Task directions:
Pick every line from the data that holds the word "right".

Dataset section:
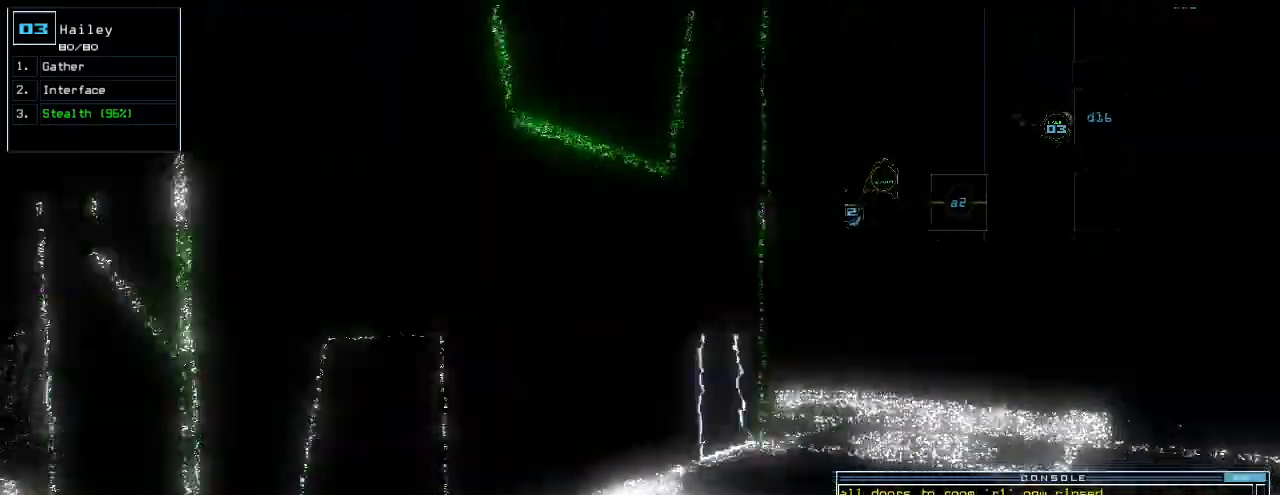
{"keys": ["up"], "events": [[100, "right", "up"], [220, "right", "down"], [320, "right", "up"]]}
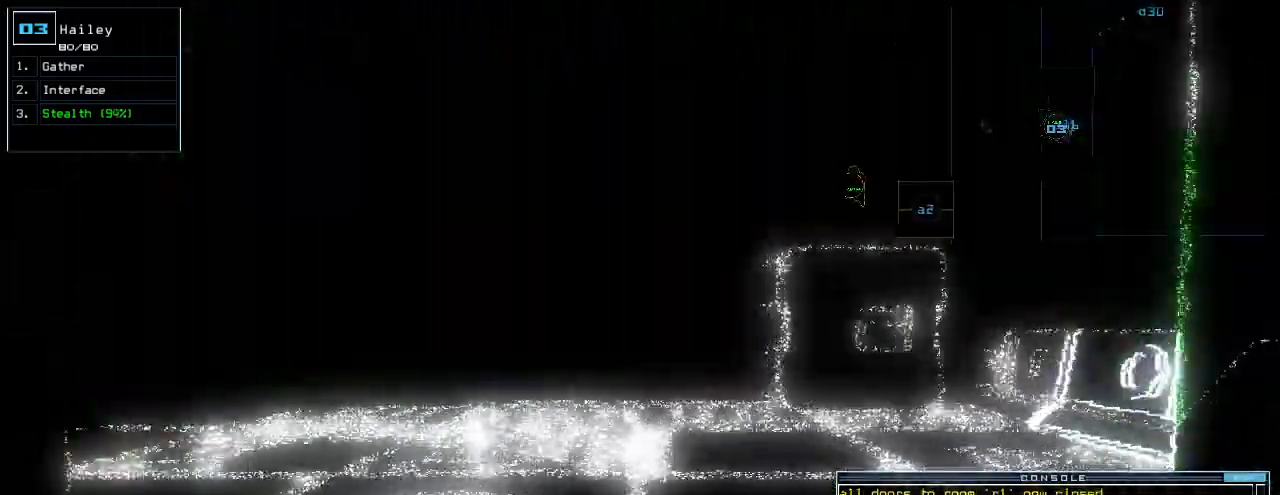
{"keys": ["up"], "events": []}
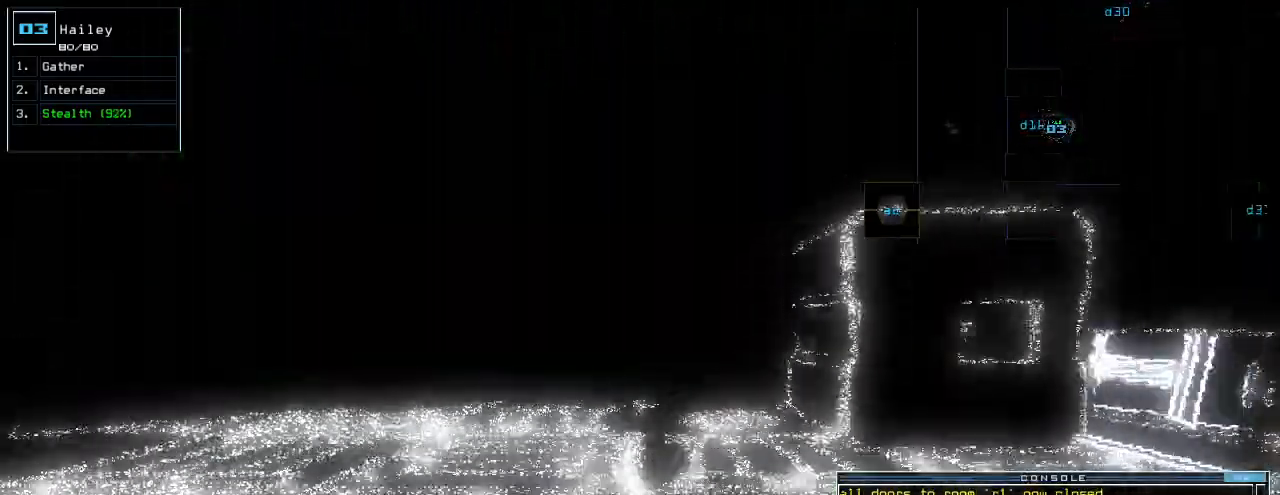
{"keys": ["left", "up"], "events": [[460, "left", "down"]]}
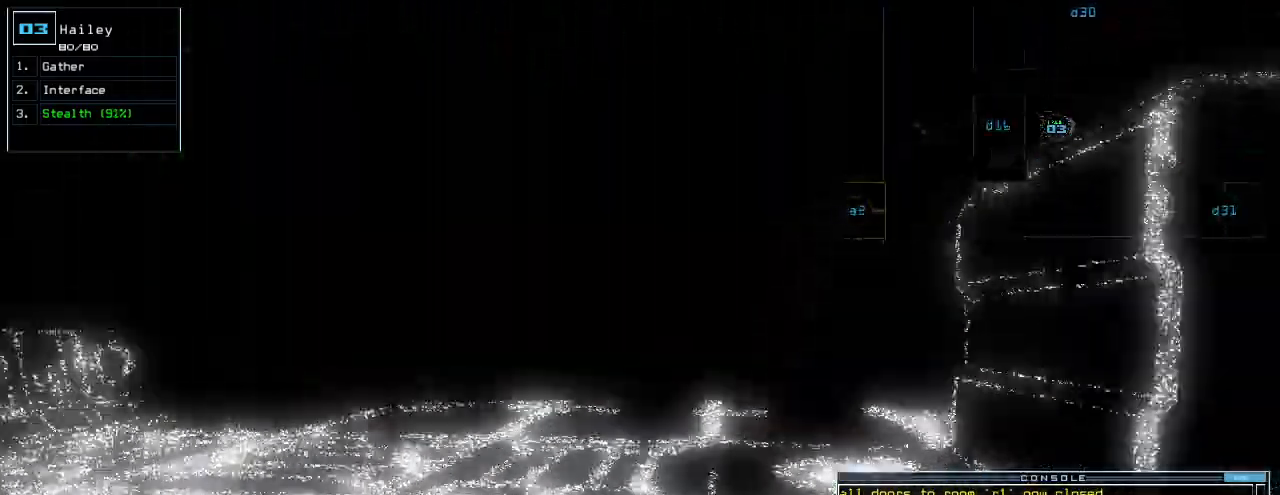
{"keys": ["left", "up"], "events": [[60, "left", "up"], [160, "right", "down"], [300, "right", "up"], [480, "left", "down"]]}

Output of the exercise:
{"keys": ["up"], "events": [[100, "right", "up"], [220, "right", "down"], [320, "right", "up"]]}
{"keys": ["left", "up"], "events": [[60, "left", "up"], [160, "right", "down"], [300, "right", "up"], [480, "left", "down"]]}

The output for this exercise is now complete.